“It is the immemorial dream of the talentless that a sufficient devotion to doctrine will produce art.” -David Mamet, Theatre
The American playwright and director David Mamet does not mince his words. He detests arrogant intellectuals who claim they can thoroughly theorize about a play from their comfortable offstage position. By ‘doctrine,’ Mamet is referring to any theory related to theatre or acting. The problem is that many of these doctrines or theories may be about theatre, but they do not actually impact theatre or acting. Mamet gives the example of an “anti-Stratfordian” who “hobbies away his time collecting proofs that the fellow named Shakespeare did not write the Shakespearean plays.” In the meantime, actors get on with the business of performing Shakespeare, most of them blissfully ignorant of, or at least apathetic toward, anti-Stratfordian doctrine.
Christianity has its fair share of anti-Stratfordians: people who care more for theories about the theodrama than the real theodrama, people who care more about right doctrine than right living. In theology, just as in theatre, doctrine can easily degenerate into irrelevant dribble, a dangerous distraction. We might call this deadly doctrine, doctrine disconnected from the art of performance and from daily discipleship. Doctrine is deadly when it seeks to understand God and his action in history as an end in itself. But doctrine is living when fused to discipleship, when understanding the theodrama leads to fitting performance.
This pattern also works the other way around, because the more we perform our part in the theodrama, the more we understand the play. We learn as we act, which means the best way to grow in the art of following Jesus is to follow Jesus. In an earlier book, David Mamet maintains that acting cannot be learned in a classroom. He writes:
“Acting, like any art, can be learned, finally, only in the arena.

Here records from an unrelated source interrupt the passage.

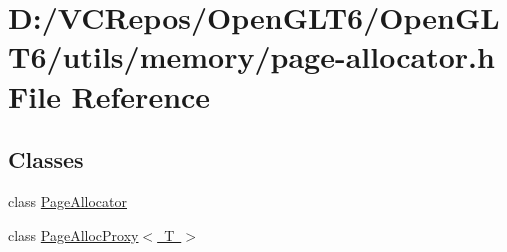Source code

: \hypertarget{page-allocator_8h}{}\section{D\+:/\+V\+C\+Repos/\+Open\+G\+L\+T6/\+Open\+G\+L\+T6/utils/memory/page-\/allocator.h File Reference}
\label{page-allocator_8h}
\subsection*{Classes}
\begin{DoxyCompactItemize}
\item 
class \mbox{\hyperlink{class_page_allocator}{Page\+Allocator}}
\item 
class \mbox{\hyperlink{class_page_alloc_proxy}{Page\+Alloc\+Proxy$<$ T $>$}}
\end{DoxyCompactItemize}
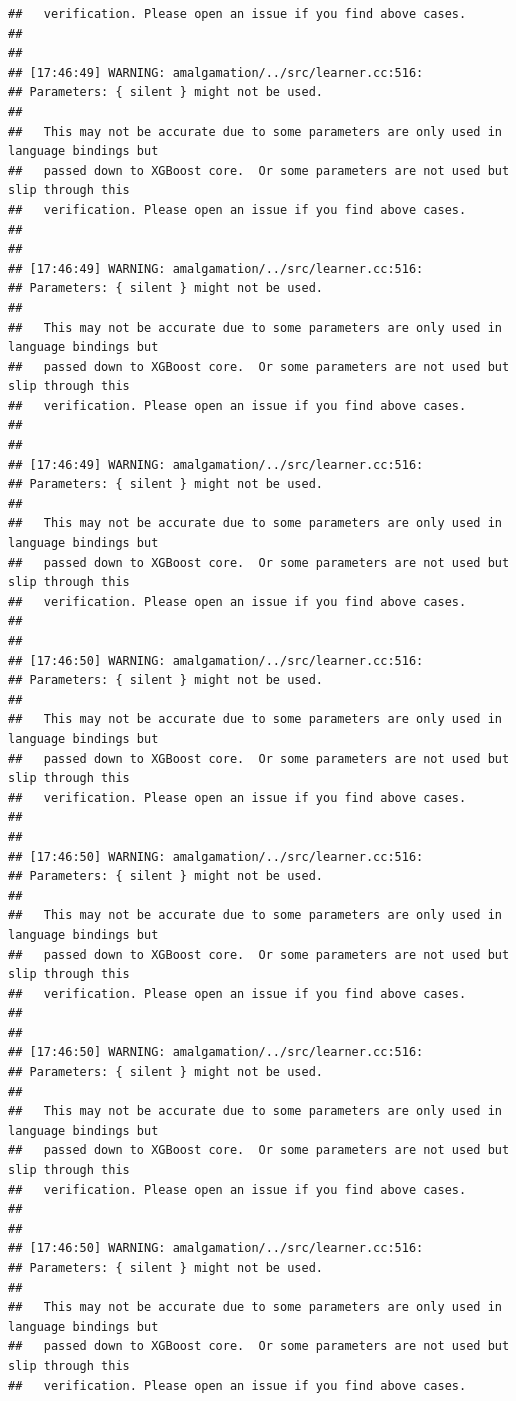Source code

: \documentclass[AMS,STIX2COL]{WileyNJD-v2}\usepackage[]{graphicx}\usepackage[]{color}
\makeatletter
\newenvironment{kframe}{%
 \def\at@end@of@kframe{}%
 \ifinner\ifhmode%
  \def\at@end@of@kframe{\end{minipage}}%
  \begin{minipage}{\columnwidth}%
 \fi\fi%
 \def\FrameCommand##1{\hskip\@totalleftmargin \hskip-\fboxsep
 \colorbox{shadecolor}{##1}\hskip-\fboxsep
     \hskip-\linewidth \hskip-\@totalleftmargin \hskip\columnwidth}%
 \MakeFramed {\advance\hsize-\width
   \@totalleftmargin\z@ \linewidth\hsize
   \@setminipage}}%
 {\par\unskip\endMakeFramed%
 \at@end@of@kframe}
\newenvironment{knitrout}{}{} %
\makeatother
\begin{document}
\begin{knitrout}
\begin{kframe}
\begin{verbatim}
##   verification. Please open an issue if you find above cases.
## 
## 
## [17:46:49] WARNING: amalgamation/../src/learner.cc:516: 
## Parameters: { silent } might not be used.
## 
##   This may not be accurate due to some parameters are only used in language bindings but
##   passed down to XGBoost core.  Or some parameters are not used but slip through this
##   verification. Please open an issue if you find above cases.
## 
## 
## [17:46:49] WARNING: amalgamation/../src/learner.cc:516: 
## Parameters: { silent } might not be used.
## 
##   This may not be accurate due to some parameters are only used in language bindings but
##   passed down to XGBoost core.  Or some parameters are not used but slip through this
##   verification. Please open an issue if you find above cases.
## 
## 
## [17:46:49] WARNING: amalgamation/../src/learner.cc:516: 
## Parameters: { silent } might not be used.
## 
##   This may not be accurate due to some parameters are only used in language bindings but
##   passed down to XGBoost core.  Or some parameters are not used but slip through this
##   verification. Please open an issue if you find above cases.
## 
## 
## [17:46:50] WARNING: amalgamation/../src/learner.cc:516: 
## Parameters: { silent } might not be used.
## 
##   This may not be accurate due to some parameters are only used in language bindings but
##   passed down to XGBoost core.  Or some parameters are not used but slip through this
##   verification. Please open an issue if you find above cases.
## 
## 
## [17:46:50] WARNING: amalgamation/../src/learner.cc:516: 
## Parameters: { silent } might not be used.
## 
##   This may not be accurate due to some parameters are only used in language bindings but
##   passed down to XGBoost core.  Or some parameters are not used but slip through this
##   verification. Please open an issue if you find above cases.
## 
## 
## [17:46:50] WARNING: amalgamation/../src/learner.cc:516: 
## Parameters: { silent } might not be used.
## 
##   This may not be accurate due to some parameters are only used in language bindings but
##   passed down to XGBoost core.  Or some parameters are not used but slip through this
##   verification. Please open an issue if you find above cases.
## 
## 
## [17:46:50] WARNING: amalgamation/../src/learner.cc:516: 
## Parameters: { silent } might not be used.
## 
##   This may not be accurate due to some parameters are only used in language bindings but
##   passed down to XGBoost core.  Or some parameters are not used but slip through this
##   verification. Please open an issue if you find above cases.

\end{verbatim}
\end{kframe}
\end{knitrout}
\end{document}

One can read all one wants, and spend eternities in front of a blackboard with a tutor, but one is not going to learn to swim until one gets in the water — at which point the only “theory” which is going to be useful is that which keeps one’s head up. Just so with acting.” David Mamet, True and False: Heresy and Common Sense for the Actor
And just so with Christianity. No amount of doctrine is going to help us perform the faith until we actually begin to perform the faith. Don’t get me wrong: doctrine is immensely important, and each participant in the theodrama holds to certain doctrines, whether intentionally or unintentionally. But doctrine is either deadly or living, and the difference is whether it is informing and being informed by the art of faithful Christian living. To be more precise, doctrine can be deadly not only when it is disconnected from performance, but when it leads to poor performances. Living doctrine informs faithful and fitting performances, not just any performance. What is more, sometimes the problem lies not with the doctrine itself but with our feeble grasp of the doctrine. Sometimes doctrine should keep one’s head up, but it doesn’t because either one hasn’t tried or one didn’t realize it could.
Of course, God is the one who ultimately keeps one’s head up, which is the heart of living doctrine. But we won’t really know that it’s true until we’re in the pool and starting to sink.
This makes me so happy! A wonderful piece of writing. I so often find theological principles in theatre writing and this is such a great example of this. Well done!